Copy the following rows exactly as they appear.

#####

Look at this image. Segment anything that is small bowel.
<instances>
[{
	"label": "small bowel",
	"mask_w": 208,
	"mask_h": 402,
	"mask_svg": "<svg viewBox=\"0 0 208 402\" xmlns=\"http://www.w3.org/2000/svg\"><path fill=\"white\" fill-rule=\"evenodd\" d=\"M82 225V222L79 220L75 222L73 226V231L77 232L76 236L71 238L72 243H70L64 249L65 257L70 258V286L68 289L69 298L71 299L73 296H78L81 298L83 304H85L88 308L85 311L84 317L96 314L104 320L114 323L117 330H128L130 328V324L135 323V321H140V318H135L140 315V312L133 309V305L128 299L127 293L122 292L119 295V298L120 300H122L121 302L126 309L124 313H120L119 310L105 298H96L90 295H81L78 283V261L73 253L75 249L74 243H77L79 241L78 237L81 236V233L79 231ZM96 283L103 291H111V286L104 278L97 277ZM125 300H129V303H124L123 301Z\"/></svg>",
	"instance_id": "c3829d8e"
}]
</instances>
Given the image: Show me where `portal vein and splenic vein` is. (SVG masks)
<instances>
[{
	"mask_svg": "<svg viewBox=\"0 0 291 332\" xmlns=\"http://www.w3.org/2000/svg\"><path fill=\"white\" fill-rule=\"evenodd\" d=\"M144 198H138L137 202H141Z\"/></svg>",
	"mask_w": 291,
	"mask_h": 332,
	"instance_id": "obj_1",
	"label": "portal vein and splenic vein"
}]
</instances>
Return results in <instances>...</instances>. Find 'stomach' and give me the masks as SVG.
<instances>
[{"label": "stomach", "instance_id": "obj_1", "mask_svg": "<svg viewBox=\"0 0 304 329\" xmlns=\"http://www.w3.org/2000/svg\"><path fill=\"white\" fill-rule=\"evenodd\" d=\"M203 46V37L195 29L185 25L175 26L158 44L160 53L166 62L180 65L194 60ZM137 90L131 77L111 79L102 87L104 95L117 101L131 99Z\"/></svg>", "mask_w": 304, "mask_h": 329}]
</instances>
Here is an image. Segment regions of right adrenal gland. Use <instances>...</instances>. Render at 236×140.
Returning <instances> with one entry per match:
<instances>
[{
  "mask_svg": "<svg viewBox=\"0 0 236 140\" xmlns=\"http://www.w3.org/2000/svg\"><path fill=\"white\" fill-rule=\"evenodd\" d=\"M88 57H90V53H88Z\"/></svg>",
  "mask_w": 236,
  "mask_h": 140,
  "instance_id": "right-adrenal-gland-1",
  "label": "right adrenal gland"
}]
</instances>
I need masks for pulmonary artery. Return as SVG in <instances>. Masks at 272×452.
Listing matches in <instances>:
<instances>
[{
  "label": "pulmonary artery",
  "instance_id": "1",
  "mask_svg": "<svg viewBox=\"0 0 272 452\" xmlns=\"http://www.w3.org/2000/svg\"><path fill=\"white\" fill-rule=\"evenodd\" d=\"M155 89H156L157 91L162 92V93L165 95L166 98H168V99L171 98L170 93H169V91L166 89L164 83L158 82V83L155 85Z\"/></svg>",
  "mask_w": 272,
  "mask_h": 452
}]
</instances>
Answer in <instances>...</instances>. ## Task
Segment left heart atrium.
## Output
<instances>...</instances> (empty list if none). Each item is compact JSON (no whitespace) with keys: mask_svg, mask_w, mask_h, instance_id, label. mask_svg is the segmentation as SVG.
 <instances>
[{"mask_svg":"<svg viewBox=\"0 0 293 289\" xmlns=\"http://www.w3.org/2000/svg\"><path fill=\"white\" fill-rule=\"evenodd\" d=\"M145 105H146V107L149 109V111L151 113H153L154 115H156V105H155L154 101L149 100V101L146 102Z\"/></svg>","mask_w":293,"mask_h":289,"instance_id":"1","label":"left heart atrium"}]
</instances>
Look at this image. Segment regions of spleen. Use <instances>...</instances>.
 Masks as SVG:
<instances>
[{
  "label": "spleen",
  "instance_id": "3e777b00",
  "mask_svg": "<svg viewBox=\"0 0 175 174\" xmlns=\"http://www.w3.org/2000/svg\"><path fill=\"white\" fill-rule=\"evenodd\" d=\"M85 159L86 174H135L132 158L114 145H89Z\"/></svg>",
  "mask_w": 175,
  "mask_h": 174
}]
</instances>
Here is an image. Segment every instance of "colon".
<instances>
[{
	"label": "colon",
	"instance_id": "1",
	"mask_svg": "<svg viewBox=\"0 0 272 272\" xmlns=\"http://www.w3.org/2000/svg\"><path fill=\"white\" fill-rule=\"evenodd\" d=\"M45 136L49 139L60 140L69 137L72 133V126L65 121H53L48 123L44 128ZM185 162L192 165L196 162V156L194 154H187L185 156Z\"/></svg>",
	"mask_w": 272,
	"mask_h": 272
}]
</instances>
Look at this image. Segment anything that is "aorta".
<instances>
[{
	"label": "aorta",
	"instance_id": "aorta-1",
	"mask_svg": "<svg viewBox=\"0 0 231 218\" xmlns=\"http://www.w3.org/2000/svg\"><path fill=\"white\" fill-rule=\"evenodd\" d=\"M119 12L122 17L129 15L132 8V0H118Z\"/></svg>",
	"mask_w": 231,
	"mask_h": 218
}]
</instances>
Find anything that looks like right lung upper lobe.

#####

[Response for this exercise]:
Look at this image. Segment anything that is small bowel.
<instances>
[{
	"label": "small bowel",
	"mask_w": 208,
	"mask_h": 402,
	"mask_svg": "<svg viewBox=\"0 0 208 402\" xmlns=\"http://www.w3.org/2000/svg\"><path fill=\"white\" fill-rule=\"evenodd\" d=\"M82 225V222L79 220L75 222L73 226V231L77 232L76 236L71 238L72 243H70L64 249L65 257L70 258V286L68 289L69 298L71 299L73 296H78L81 298L83 304H85L88 308L85 311L84 317L96 314L104 320L114 323L117 330H128L130 328V324L135 323V321H140V318H135L140 315V312L133 309V305L128 299L127 293L122 292L119 295V298L120 300H122L121 302L126 309L124 313H120L119 310L105 298H96L90 295H81L78 283V261L73 253L75 249L74 243H77L79 241L78 237L81 236V233L79 231ZM96 283L103 291H111V286L104 278L97 277ZM125 300H129V303H124L123 301Z\"/></svg>",
	"instance_id": "c3829d8e"
}]
</instances>
Given the image: Show me where `portal vein and splenic vein` is. (SVG masks)
<instances>
[{
	"mask_svg": "<svg viewBox=\"0 0 291 332\" xmlns=\"http://www.w3.org/2000/svg\"><path fill=\"white\" fill-rule=\"evenodd\" d=\"M144 198H138L137 202H141Z\"/></svg>",
	"mask_w": 291,
	"mask_h": 332,
	"instance_id": "obj_1",
	"label": "portal vein and splenic vein"
}]
</instances>
Return results in <instances>...</instances>. Find 'stomach' and give me the masks as SVG.
<instances>
[{"label": "stomach", "instance_id": "obj_1", "mask_svg": "<svg viewBox=\"0 0 304 329\" xmlns=\"http://www.w3.org/2000/svg\"><path fill=\"white\" fill-rule=\"evenodd\" d=\"M203 46V37L195 29L185 25L175 26L158 44L160 53L166 62L180 65L194 60ZM137 90L131 77L111 79L102 87L104 95L117 101L131 99Z\"/></svg>", "mask_w": 304, "mask_h": 329}]
</instances>
Here is an image. Segment regions of right adrenal gland. Use <instances>...</instances>. Render at 236×140.
Returning <instances> with one entry per match:
<instances>
[{
  "mask_svg": "<svg viewBox=\"0 0 236 140\" xmlns=\"http://www.w3.org/2000/svg\"><path fill=\"white\" fill-rule=\"evenodd\" d=\"M88 57H90V53H88Z\"/></svg>",
  "mask_w": 236,
  "mask_h": 140,
  "instance_id": "right-adrenal-gland-1",
  "label": "right adrenal gland"
}]
</instances>
I need masks for pulmonary artery. Return as SVG in <instances>. Masks at 272×452.
Listing matches in <instances>:
<instances>
[{
  "label": "pulmonary artery",
  "instance_id": "1",
  "mask_svg": "<svg viewBox=\"0 0 272 452\" xmlns=\"http://www.w3.org/2000/svg\"><path fill=\"white\" fill-rule=\"evenodd\" d=\"M155 89H156L157 91L162 92V93L165 95L166 98H168V99L171 98L170 93H169V91L166 89L164 83L158 82V83L155 85Z\"/></svg>",
  "mask_w": 272,
  "mask_h": 452
}]
</instances>
Answer in <instances>...</instances>. ## Task
Segment left heart atrium.
## Output
<instances>...</instances> (empty list if none). Each item is compact JSON (no whitespace) with keys: mask_svg, mask_w, mask_h, instance_id, label. mask_svg is the segmentation as SVG.
 <instances>
[{"mask_svg":"<svg viewBox=\"0 0 293 289\" xmlns=\"http://www.w3.org/2000/svg\"><path fill=\"white\" fill-rule=\"evenodd\" d=\"M145 105H146V107L149 109V111L151 113H153L154 115H156V105H155L154 101L149 100V101L146 102Z\"/></svg>","mask_w":293,"mask_h":289,"instance_id":"1","label":"left heart atrium"}]
</instances>
Look at this image. Segment regions of spleen. Use <instances>...</instances>.
 Masks as SVG:
<instances>
[{
  "label": "spleen",
  "instance_id": "3e777b00",
  "mask_svg": "<svg viewBox=\"0 0 175 174\" xmlns=\"http://www.w3.org/2000/svg\"><path fill=\"white\" fill-rule=\"evenodd\" d=\"M85 159L86 174H135L132 158L114 145H89Z\"/></svg>",
  "mask_w": 175,
  "mask_h": 174
}]
</instances>
Here is an image. Segment every instance of "colon".
<instances>
[{
	"label": "colon",
	"instance_id": "1",
	"mask_svg": "<svg viewBox=\"0 0 272 272\" xmlns=\"http://www.w3.org/2000/svg\"><path fill=\"white\" fill-rule=\"evenodd\" d=\"M45 136L49 139L60 140L69 137L72 133V126L65 121H53L48 123L44 128ZM185 162L192 165L196 162V156L194 154H187L185 156Z\"/></svg>",
	"mask_w": 272,
	"mask_h": 272
}]
</instances>
Look at this image. Segment anything that is "aorta".
<instances>
[{
	"label": "aorta",
	"instance_id": "aorta-1",
	"mask_svg": "<svg viewBox=\"0 0 231 218\" xmlns=\"http://www.w3.org/2000/svg\"><path fill=\"white\" fill-rule=\"evenodd\" d=\"M119 12L122 17L129 15L132 8V0H118Z\"/></svg>",
	"mask_w": 231,
	"mask_h": 218
}]
</instances>
Find anything that looks like right lung upper lobe.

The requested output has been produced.